Setting Parameters of RiD-kit

RiD-kit uses a JSON-format file (typically rid.json) to configure simulations. Here we explain these parameters one by one.

Overall Settings

  • name (str) is the name of this task.

  • numb_walkers (int) is the number of parallel walkers to explore. Exploration Step can be achieved by numb_walkers parallel trajectories simultaneously. Data of these parallel walkers are collected together into to train neural networks.

  • numb_iters (int) is the maximum number of iterations of RiD workflow. As it is very convenient to continue and rerun the RiD workflow, it does not really matter to set a accurate value. A recommended value is greater than 5, typically around 10 for the first attemption.

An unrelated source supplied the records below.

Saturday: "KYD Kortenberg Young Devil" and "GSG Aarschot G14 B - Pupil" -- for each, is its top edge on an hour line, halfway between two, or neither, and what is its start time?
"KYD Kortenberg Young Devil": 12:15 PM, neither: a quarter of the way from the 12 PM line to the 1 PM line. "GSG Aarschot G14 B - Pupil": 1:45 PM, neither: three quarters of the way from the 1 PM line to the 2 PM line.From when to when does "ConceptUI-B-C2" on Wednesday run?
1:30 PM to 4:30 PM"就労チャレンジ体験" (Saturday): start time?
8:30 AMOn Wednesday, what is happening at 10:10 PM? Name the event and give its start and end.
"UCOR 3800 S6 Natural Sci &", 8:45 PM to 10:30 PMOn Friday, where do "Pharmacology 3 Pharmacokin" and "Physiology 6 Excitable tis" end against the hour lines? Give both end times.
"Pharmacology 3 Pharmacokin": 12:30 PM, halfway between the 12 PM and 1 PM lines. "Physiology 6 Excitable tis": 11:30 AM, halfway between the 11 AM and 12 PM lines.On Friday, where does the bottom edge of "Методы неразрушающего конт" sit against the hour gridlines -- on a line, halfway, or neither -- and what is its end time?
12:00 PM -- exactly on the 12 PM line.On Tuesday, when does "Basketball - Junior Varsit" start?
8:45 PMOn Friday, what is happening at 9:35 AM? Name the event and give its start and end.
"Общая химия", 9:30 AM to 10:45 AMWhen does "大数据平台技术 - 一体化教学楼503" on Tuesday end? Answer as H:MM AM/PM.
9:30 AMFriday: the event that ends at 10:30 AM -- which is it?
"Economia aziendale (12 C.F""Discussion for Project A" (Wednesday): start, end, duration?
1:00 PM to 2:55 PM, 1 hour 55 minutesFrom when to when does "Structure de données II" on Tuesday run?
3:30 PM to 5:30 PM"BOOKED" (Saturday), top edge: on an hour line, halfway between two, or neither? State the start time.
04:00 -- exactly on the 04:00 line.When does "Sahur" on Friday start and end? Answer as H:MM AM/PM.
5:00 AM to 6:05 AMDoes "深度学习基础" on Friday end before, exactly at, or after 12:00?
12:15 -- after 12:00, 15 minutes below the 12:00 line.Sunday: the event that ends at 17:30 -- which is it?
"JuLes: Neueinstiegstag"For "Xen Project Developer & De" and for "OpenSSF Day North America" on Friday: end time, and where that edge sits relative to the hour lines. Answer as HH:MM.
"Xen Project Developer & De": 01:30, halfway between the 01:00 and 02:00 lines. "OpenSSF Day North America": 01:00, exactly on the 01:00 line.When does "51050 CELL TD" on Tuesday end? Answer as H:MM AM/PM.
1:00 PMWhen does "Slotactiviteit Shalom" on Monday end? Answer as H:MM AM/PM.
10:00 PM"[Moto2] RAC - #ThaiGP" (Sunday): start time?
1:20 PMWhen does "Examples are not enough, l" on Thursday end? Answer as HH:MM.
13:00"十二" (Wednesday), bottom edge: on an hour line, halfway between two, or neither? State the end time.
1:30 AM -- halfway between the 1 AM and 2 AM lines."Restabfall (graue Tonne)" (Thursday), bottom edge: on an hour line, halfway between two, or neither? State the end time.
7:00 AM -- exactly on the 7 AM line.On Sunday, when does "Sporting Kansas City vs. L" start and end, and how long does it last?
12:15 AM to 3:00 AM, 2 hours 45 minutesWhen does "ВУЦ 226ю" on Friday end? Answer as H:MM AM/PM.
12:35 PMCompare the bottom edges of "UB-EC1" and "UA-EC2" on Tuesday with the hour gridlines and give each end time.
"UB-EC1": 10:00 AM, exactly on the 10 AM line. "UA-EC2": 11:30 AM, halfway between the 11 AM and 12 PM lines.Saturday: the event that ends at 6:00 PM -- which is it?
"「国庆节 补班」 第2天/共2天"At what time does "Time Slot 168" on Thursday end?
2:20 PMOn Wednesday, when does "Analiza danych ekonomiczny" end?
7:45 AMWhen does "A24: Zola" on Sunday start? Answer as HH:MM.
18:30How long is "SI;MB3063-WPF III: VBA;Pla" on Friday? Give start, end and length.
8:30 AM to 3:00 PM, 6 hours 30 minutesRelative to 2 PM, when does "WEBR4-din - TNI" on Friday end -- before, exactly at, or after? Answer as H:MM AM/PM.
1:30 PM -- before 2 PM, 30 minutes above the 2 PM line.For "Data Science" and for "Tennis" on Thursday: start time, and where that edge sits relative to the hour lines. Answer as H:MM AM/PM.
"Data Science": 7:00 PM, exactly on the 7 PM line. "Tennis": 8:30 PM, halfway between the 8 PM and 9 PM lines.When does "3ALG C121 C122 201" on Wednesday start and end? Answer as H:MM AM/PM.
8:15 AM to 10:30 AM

  • trust_lvl_1 (int) and trust_lvl_2 (int) (or $e_0$ and $e_1$ in published papers) are two thresholds to control the biased forces and select data. In biased simulation, the bias forces are tuned by model deviations: $$ F(r) = -\nabla_{r_i} U(r) + \sigma( \epsilon ( s( r))) \nabla_{r_i} A(r) \ \sigma(\epsilon)= \begin{cases} 1, & \epsilon<\epsilon_0 \ \frac{1}{2}+\frac{1}{2}\cos{(\pi \frac{\epsilon-\epsilon_0}{\epsilon_1-\epsilon_0})}, & \epsilon_0 <\epsilon < \epsilon_1 \ 0, &\epsilon > \epsilon_1 \end{cases} $$ In data selection, data will be collected if their model deviations are greater than trust_lvl_1.

    In adaptive RiD version, these two values refer to the initial trust levels and will be adjusted according to the number of clusters during simulations.

  • init_models (List[str]) are the initial guesses of neural networks. Usually we know nothing about the systems and [] is set to it.

Example

"name": "test",
"numb_walkers": 2,
"numb_iters": 20,
"trust_lvl_1": 2,
"trust_lvl_2": 3,
"init_models": [],

CV setting

This section configures collective variables (CVs). RiD-kit provides two modes to configure CV: "torsion" and "custom".

Torsion mode

In torsion mode, RiD-kit uses torsion (dihedral angles) of proteins as collective variables. Set "mode": "torsion". selected_resid, angular_mask and weights must not be none or empty if you use torsion mode.

  • selected_resid (List[int]) residue ids (starting form 1) of selected residues. Two dihedral angles of each selected residue, $\phi$ and $\psi$, are used. Note that the first residue of a chain (N terminal) doesn’t have $\phi$ and the last residue of a chain (C terminal) doesn’t have $\psi$.

  • angular_mask (List[int]) the mask of augular (periodic) CVs, 1 for periodic and 0 for non-periodic. In torsion mode, all CVs are periodic, so a list filled by 1 with length equal to number of CVs should be set.

  • weights (List[int]) weights of CVs to scale their values. Used in clustering to calculate the Euclidean distances between CVs. This can prevent from CV discrimination if some CV’s range is much larger than another one.

Custom mode

RiD-kit also supports user-defined collective variables. Set "mode": "custom". cv_file, angular_mask and weights must not be none or empty if you use custom mode.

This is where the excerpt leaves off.